To do: Go over the material below and report every line that contains the word "wrist".

▽

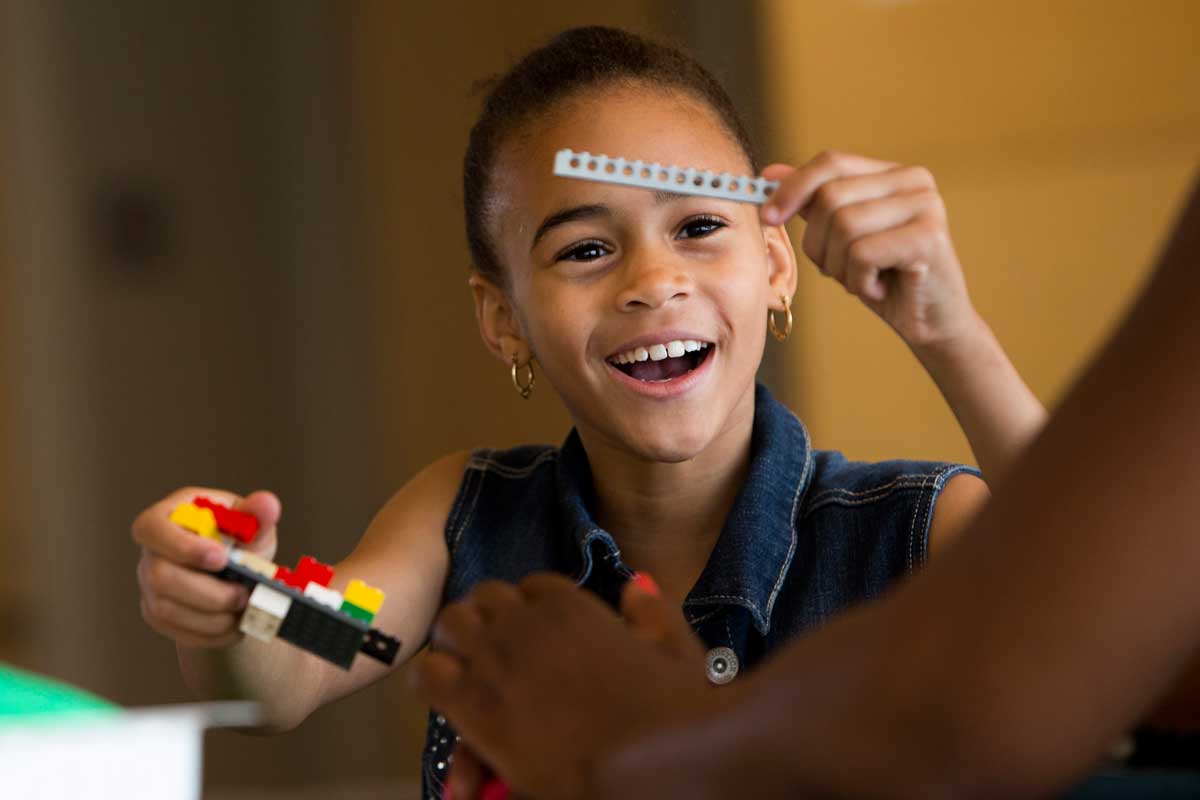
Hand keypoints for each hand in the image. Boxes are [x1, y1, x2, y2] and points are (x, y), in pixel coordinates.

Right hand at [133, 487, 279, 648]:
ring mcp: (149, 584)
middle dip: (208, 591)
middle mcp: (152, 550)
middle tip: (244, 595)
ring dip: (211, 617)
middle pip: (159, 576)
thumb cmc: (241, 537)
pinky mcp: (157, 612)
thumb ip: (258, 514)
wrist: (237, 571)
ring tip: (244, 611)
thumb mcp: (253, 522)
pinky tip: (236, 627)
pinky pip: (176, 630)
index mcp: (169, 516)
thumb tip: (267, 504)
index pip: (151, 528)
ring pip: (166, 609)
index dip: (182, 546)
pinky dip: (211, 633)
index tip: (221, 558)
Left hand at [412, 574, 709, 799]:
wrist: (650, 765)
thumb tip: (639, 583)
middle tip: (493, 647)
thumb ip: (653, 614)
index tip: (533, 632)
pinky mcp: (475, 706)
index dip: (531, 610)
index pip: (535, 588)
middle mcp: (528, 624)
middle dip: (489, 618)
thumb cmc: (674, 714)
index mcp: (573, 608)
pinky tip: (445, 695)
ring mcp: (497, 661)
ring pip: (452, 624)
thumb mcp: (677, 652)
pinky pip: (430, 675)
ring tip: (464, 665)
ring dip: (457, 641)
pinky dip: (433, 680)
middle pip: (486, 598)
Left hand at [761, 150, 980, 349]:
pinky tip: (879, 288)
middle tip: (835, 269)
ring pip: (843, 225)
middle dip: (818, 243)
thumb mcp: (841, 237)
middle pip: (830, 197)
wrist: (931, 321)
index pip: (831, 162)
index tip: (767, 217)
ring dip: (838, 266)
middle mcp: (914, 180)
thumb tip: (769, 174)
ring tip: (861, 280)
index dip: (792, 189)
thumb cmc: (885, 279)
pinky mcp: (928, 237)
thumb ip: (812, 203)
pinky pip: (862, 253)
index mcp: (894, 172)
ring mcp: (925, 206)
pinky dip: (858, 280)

△
▽

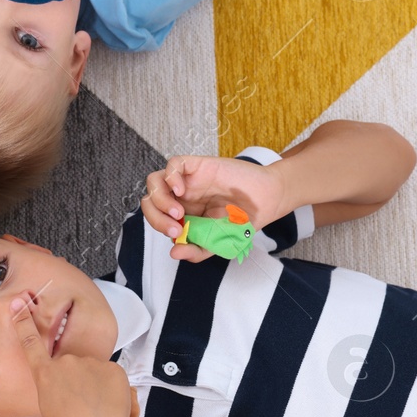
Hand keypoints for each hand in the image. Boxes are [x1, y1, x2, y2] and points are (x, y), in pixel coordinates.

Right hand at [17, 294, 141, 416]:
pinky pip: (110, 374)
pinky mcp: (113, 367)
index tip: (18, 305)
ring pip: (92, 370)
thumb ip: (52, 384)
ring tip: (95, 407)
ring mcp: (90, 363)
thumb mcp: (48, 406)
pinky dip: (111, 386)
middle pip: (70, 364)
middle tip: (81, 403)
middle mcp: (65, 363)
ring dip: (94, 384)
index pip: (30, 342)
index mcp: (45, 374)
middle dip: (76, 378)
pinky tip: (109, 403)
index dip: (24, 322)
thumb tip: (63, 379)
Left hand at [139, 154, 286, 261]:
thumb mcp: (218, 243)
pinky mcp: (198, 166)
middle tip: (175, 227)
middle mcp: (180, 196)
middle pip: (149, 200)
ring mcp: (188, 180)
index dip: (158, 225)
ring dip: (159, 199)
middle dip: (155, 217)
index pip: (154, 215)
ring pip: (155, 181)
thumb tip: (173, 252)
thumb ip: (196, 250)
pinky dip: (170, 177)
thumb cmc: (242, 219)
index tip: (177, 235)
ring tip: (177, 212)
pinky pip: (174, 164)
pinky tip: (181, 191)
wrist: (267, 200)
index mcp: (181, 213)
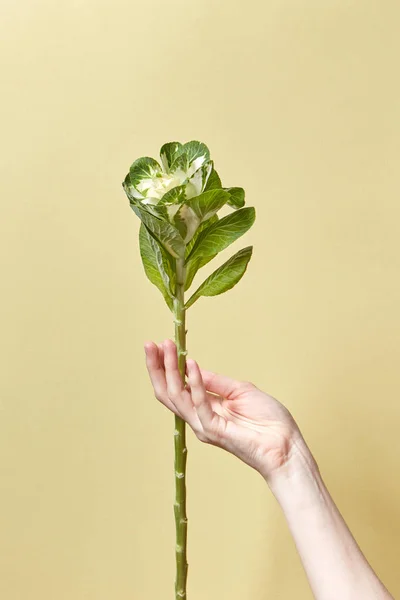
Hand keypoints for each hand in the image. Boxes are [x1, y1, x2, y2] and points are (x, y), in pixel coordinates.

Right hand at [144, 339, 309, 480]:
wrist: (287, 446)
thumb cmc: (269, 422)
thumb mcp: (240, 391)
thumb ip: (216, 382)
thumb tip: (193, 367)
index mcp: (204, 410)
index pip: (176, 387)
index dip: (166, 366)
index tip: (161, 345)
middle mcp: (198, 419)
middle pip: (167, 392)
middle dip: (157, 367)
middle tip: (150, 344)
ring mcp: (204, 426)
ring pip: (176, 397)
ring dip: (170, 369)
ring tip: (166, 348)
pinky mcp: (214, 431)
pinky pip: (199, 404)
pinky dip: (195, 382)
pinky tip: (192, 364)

△
▽

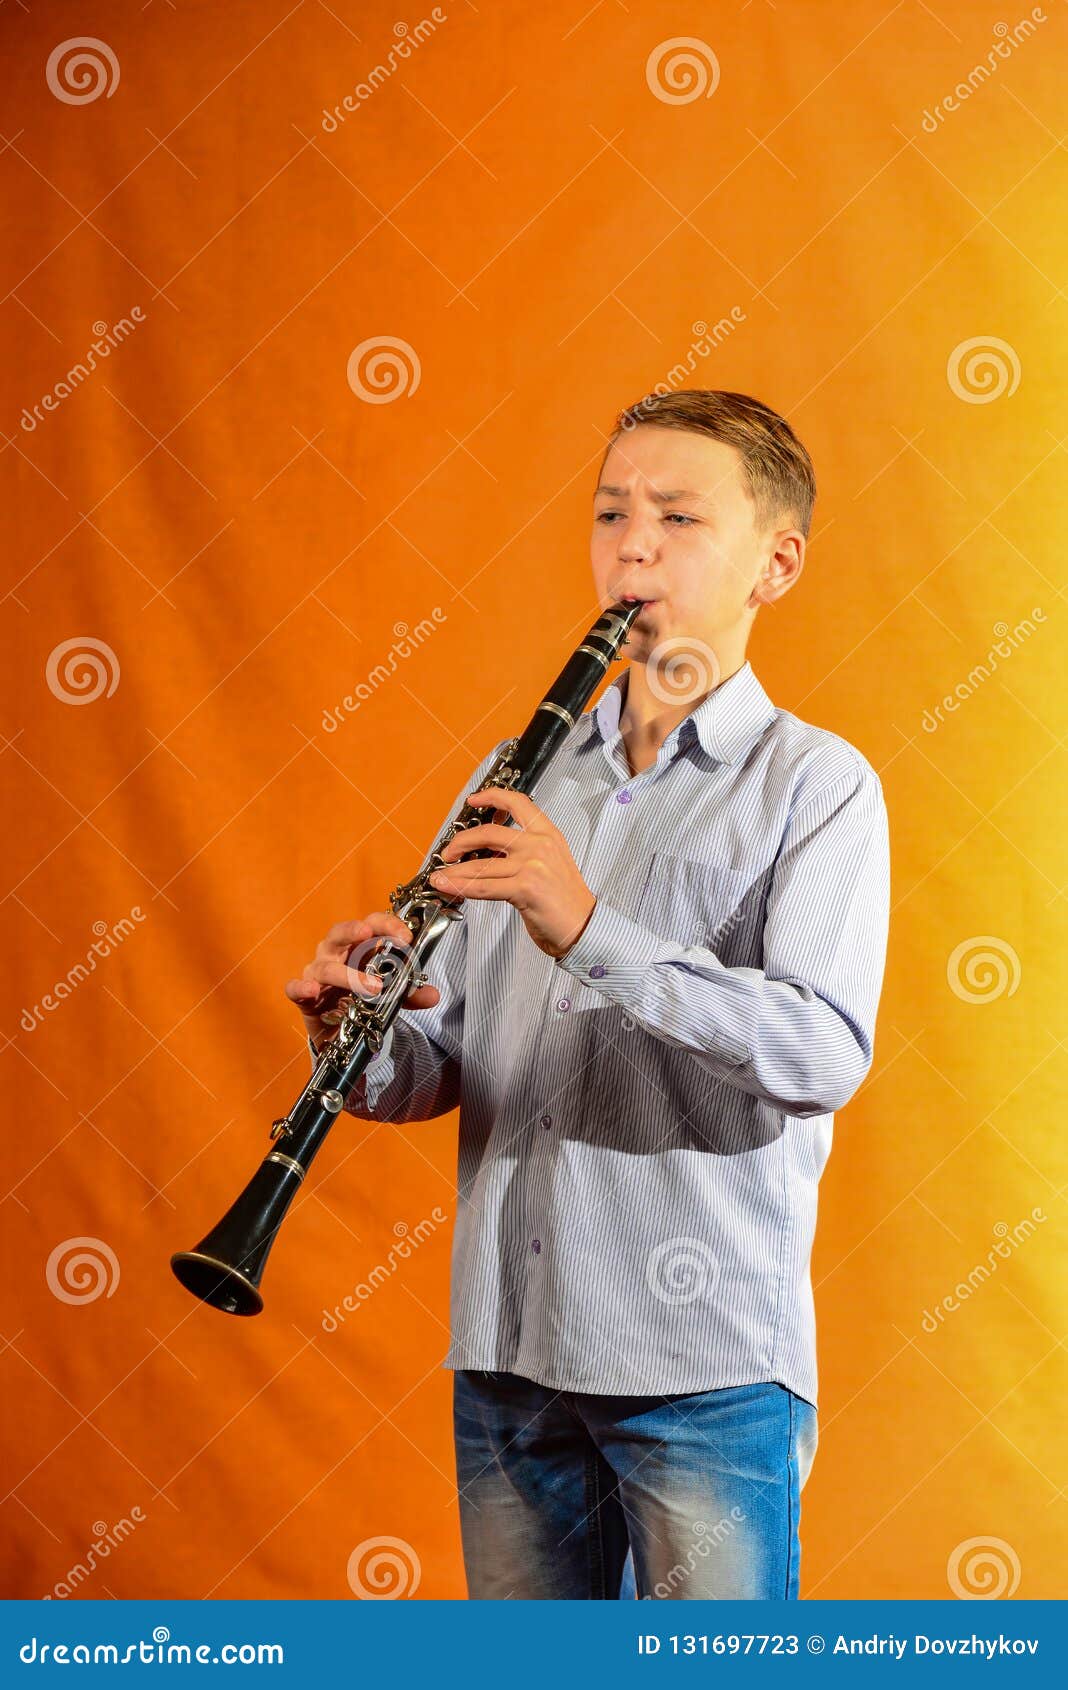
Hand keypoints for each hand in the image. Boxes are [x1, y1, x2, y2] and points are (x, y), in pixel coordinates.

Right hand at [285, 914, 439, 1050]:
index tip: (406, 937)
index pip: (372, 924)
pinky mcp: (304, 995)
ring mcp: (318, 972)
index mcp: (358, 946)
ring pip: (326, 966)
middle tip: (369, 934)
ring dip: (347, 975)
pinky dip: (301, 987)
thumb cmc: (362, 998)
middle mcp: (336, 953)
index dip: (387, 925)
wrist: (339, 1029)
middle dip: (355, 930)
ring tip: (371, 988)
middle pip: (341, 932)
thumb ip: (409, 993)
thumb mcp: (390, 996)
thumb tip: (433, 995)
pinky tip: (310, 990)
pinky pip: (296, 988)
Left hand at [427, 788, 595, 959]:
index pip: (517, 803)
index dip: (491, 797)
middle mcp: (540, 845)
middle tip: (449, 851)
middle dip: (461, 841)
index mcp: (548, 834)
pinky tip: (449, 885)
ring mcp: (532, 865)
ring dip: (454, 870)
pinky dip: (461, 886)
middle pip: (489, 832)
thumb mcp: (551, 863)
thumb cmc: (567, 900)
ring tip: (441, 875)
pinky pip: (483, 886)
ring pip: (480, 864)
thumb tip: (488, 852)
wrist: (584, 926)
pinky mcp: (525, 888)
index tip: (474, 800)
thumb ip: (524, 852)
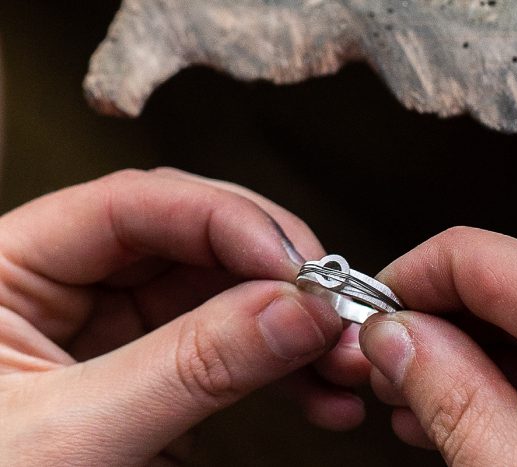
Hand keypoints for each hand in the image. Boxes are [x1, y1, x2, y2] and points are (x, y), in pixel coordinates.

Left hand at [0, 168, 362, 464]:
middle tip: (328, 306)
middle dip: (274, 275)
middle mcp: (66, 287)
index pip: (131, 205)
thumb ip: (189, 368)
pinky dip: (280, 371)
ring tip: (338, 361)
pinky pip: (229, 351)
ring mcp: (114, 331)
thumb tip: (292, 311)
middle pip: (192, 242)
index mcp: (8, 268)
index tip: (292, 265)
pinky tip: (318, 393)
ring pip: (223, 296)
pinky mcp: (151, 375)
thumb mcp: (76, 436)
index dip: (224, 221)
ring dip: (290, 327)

△

Exercise response:
wrist: (237, 571)
wrist: (650, 765)
wrist: (931, 321)
wrist: (267, 200)
wrist: (287, 446)
wrist: (339, 1029)
wrist: (584, 926)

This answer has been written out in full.